まず、結論から言うと、M&A仲介会社は建前上の立場は中立です。
M&A仲介会社は単に売り手と買い手をマッチングし、交渉の取りまとめを行うのが仕事ですので、どちらか片一方の代理人をしているわけではない、という建前になっています。
言わばM&A仲介会社はM&Aの行司役にあたります。
一方のファイナンシャル・アドバイザリーサービスは、どちらか片一方と代理人契約を結んでM&A案件に参加します。
そのため、クライアントの利益を最大化すべく、先方の要求事項を分析し、穴があれば指摘したり、クライアントに対応を助言したりします。
つまり、ファイナンシャル・アドバイザリーサービスは間違いなく一方の味方ではあるが、もう一方の味方にはなりません。
M&A仲介会社を利用する際に注意しなければいけない3つの点
当然ですが、M&A仲介会社を利用する際には注意しなければいけない点がいくつかあります。
今回は3つ紹介します。
①M&A仲介会社は自社に最適な提案をしてくれるわけではない
まず、M&A仲介会社を利用する際には注意しなければいけない点は仲介=中立でなければならない点です。
先ほども述べましたが、M&A仲介会社は、仲介業者である以上、売り手の味方でも買い手の味方でもあってはなりません。

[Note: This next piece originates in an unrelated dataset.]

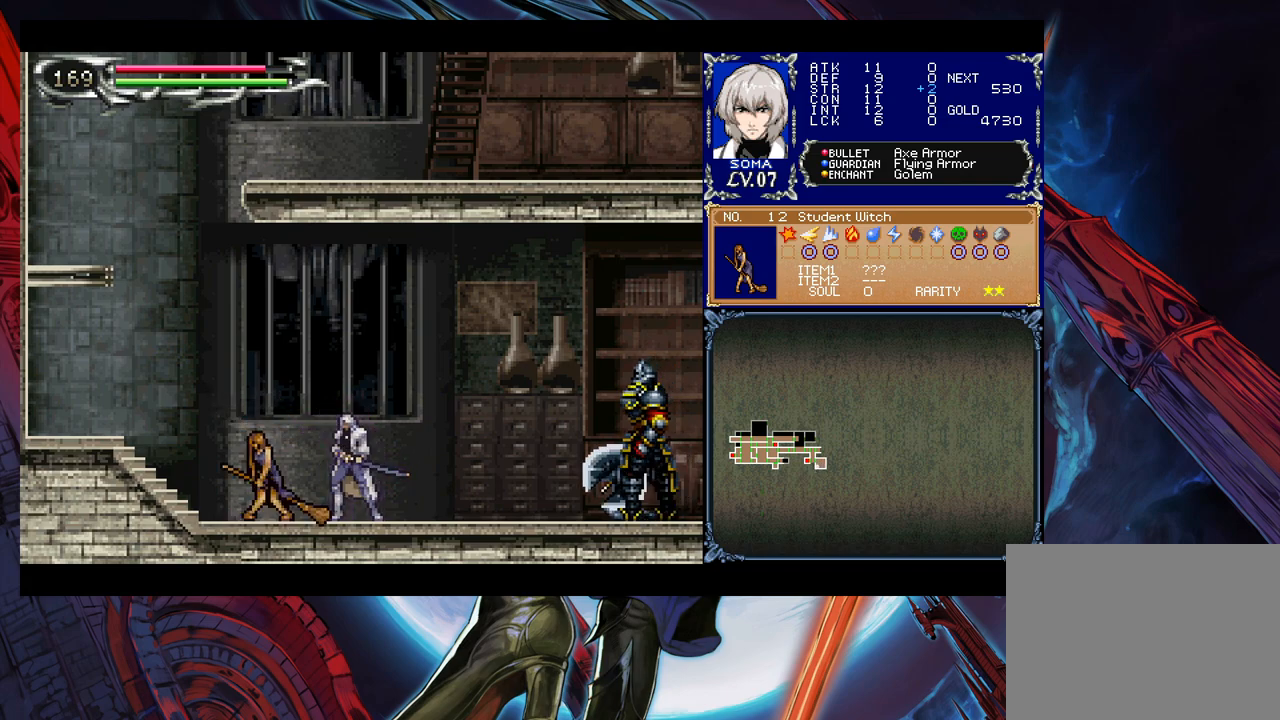
{"buttons": [], "left_stick": "right", "right_stick": "center", "events": [[83, "left_stick", "left"], [117, "B", "down"], [133, "A", "down"], [133, "B", "up"], [167, "A", "up"], [233, "left_stick", "right"], [367, "left_stick", "left"], [417, "B", "down"], [433, "A", "down"], [433, "B", "up"], [483, "A", "up"], [483, "left_stick", "right"]]}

M&A仲介会社は、売り手と買い手の両方から報酬を受け取るため、表向きはどちらかの味方をするわけにはいかないのです。
M&Aでは、売り手の利益は買い手の不利益という問題が頻発します。
M&A仲介会社の職業的立場として、その際にどちらかの味方をすることはできないため、M&A仲介会社を利用する以上、自社のメリットを最大化することはなかなかできないのが、現状です。
②情報開示、デューデリジェンスには時間がかかる
M&Aを成功させるためには、適切な情報開示が必になります。
インフォメーションメモランダムやデューデリジェンスの場面で適切に情報を伝え、買い手に確かな未来図を約束させましょう。
特にデューデリジェンスは大変です。
逆の立場で、他人の会社を引き継ぐことを想像してみるとわかりますが、どんな事業環境なのか、どんな商売をしているのか、どうやってキャッシュを回しているのか、財務や法務で大きなトラブルを抱えていないか、どんな人がいてどんな組織があるのかなど、知りたいことは山ほどあるのが、現実です。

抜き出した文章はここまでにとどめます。